■ WHAT IS EXPECTED ■
All lines in the material with the string "cleave" should be listed.

■ THE INPUT ■

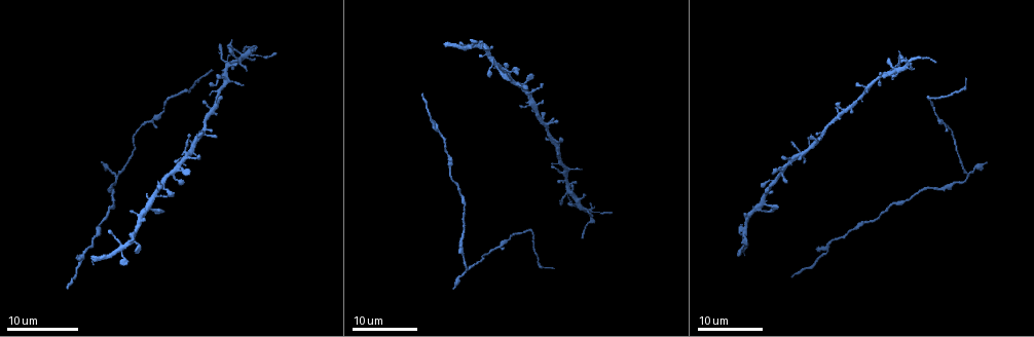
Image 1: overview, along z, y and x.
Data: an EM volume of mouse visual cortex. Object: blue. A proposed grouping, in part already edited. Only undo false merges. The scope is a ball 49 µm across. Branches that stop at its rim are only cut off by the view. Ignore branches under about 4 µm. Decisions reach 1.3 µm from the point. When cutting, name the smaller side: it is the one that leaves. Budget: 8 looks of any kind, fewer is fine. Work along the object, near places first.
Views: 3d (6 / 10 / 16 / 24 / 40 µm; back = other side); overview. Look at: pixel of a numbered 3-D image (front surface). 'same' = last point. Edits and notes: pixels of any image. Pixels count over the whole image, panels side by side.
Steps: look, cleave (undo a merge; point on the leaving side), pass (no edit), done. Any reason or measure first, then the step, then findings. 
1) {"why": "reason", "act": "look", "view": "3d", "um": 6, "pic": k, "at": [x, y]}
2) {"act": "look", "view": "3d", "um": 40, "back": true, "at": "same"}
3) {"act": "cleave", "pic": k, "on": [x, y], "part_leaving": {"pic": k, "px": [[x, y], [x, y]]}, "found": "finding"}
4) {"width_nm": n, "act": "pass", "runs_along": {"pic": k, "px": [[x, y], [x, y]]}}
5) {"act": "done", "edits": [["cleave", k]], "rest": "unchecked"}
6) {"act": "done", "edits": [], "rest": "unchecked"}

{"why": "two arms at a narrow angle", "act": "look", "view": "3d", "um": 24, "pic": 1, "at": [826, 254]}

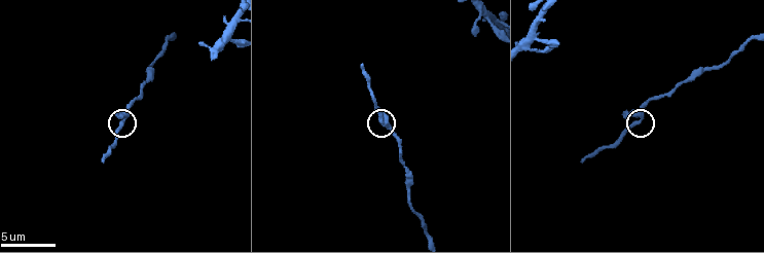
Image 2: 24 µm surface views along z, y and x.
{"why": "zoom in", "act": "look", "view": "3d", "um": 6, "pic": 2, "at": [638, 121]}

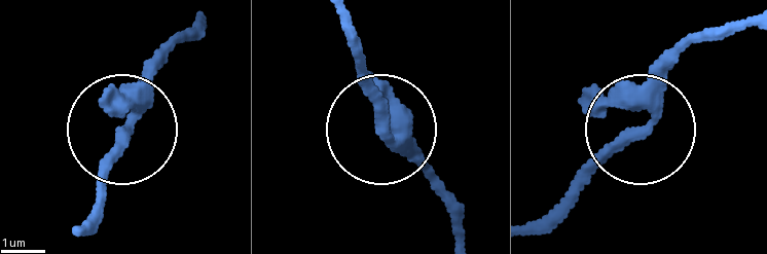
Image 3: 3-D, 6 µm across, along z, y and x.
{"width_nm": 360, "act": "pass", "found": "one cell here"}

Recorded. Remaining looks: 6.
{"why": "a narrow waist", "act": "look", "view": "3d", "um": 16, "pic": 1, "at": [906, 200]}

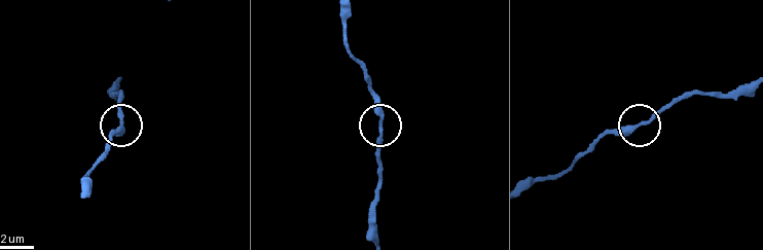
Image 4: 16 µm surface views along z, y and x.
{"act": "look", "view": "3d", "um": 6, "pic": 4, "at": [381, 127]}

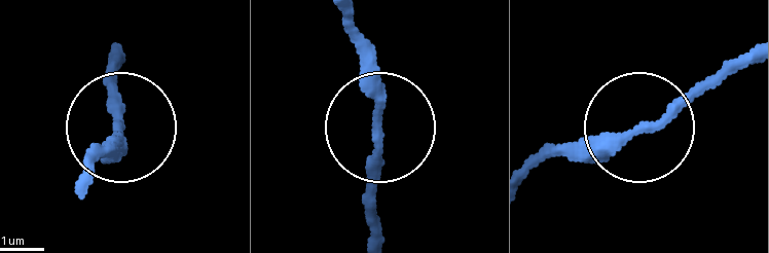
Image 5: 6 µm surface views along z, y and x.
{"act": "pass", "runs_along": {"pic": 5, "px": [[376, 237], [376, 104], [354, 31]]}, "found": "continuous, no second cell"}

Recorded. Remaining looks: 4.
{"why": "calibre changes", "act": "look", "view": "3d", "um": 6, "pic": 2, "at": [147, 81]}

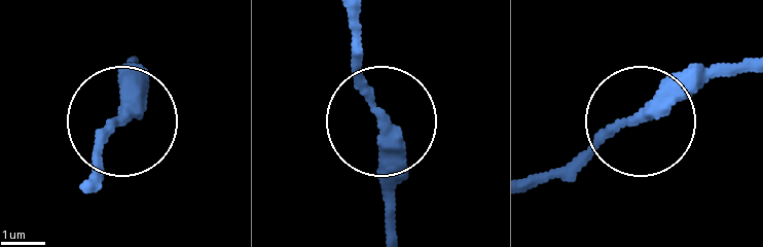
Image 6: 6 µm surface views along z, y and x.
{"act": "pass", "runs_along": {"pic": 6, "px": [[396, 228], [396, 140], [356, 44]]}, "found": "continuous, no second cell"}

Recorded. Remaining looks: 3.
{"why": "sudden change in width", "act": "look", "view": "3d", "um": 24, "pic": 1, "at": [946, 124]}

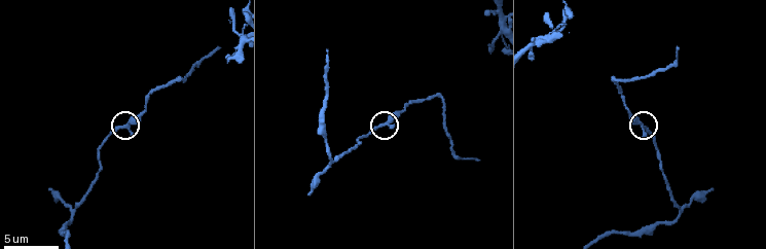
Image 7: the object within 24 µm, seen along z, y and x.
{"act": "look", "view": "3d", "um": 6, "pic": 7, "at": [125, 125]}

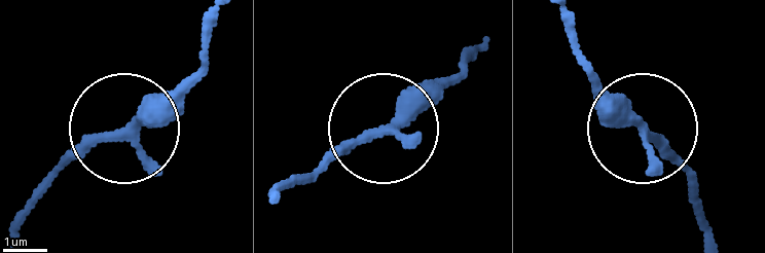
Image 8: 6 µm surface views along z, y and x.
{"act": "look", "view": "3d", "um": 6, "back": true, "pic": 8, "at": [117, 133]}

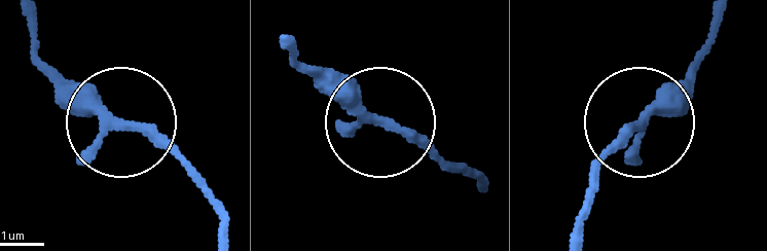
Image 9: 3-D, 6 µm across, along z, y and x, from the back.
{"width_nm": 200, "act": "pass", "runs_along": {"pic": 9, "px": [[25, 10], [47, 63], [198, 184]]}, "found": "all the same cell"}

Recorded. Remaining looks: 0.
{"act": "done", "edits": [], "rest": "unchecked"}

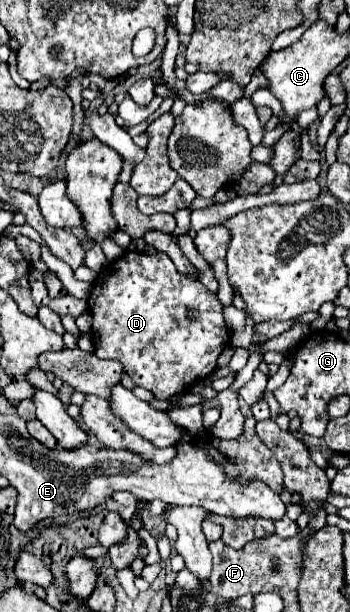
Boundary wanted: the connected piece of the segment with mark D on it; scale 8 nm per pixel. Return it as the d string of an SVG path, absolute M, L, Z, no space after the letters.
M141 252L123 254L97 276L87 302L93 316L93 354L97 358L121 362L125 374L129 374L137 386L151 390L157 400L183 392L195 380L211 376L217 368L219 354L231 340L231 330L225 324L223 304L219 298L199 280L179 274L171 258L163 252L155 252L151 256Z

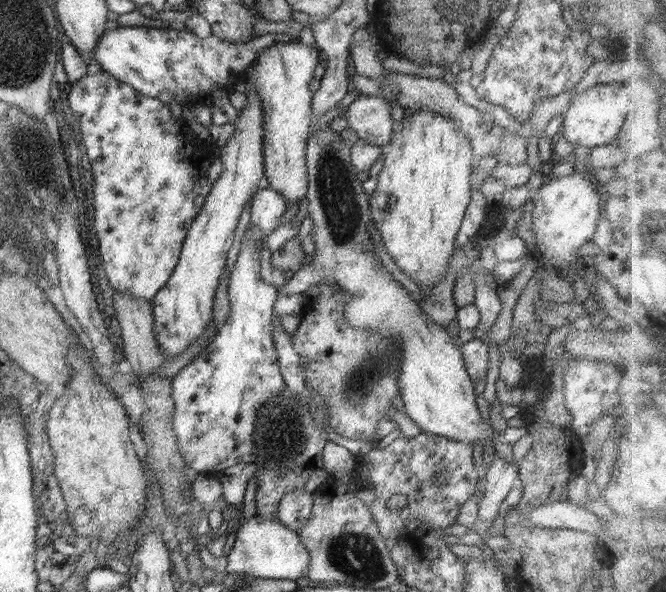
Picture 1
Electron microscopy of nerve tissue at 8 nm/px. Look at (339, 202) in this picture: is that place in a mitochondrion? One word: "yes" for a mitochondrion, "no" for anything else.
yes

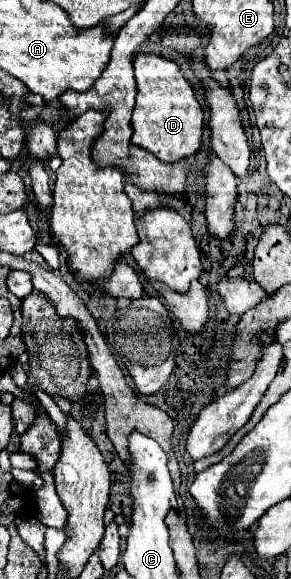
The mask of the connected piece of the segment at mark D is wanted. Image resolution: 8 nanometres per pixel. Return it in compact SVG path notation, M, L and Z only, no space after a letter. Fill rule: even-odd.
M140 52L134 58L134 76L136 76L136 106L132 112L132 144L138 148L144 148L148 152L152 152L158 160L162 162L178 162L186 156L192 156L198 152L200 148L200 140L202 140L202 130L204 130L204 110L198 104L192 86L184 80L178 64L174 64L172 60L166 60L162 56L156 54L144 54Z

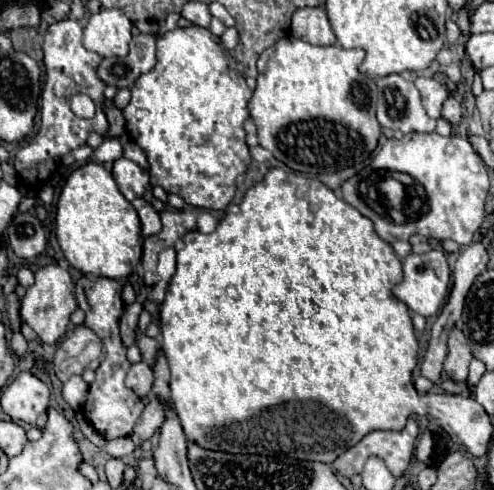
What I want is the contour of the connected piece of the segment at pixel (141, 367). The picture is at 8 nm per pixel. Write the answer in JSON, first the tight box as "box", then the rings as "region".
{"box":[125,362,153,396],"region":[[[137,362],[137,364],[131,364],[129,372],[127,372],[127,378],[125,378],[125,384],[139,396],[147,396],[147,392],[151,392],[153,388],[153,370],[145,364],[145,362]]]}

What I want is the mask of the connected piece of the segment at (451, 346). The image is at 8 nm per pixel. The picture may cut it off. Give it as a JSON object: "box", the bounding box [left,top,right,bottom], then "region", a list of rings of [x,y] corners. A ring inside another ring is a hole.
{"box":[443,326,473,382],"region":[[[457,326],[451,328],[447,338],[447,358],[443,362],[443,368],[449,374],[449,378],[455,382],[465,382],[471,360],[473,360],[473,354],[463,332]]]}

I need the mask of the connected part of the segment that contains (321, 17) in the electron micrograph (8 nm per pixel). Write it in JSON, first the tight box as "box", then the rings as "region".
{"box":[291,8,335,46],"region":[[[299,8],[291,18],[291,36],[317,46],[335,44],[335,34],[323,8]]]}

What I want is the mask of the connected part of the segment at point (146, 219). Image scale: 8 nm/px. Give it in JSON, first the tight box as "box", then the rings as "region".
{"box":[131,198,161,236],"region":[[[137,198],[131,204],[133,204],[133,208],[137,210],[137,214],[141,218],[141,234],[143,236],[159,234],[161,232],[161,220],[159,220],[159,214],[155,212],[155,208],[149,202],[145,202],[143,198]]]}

■ REPLY ■
Steps: look, cleave (undo a merge; point on the leaving side), pass (no edit), done. Any reason or measure first, then the step, then findings. 
3) {"act": "cleave", "pic": k, "on": [x, y], "part_leaving": {"pic": k, "px": [[x, y], [x, y]]}, "found": "finding"}
5) {"act": "done", "edits": [["cleave", k]], "rest": "unchecked"}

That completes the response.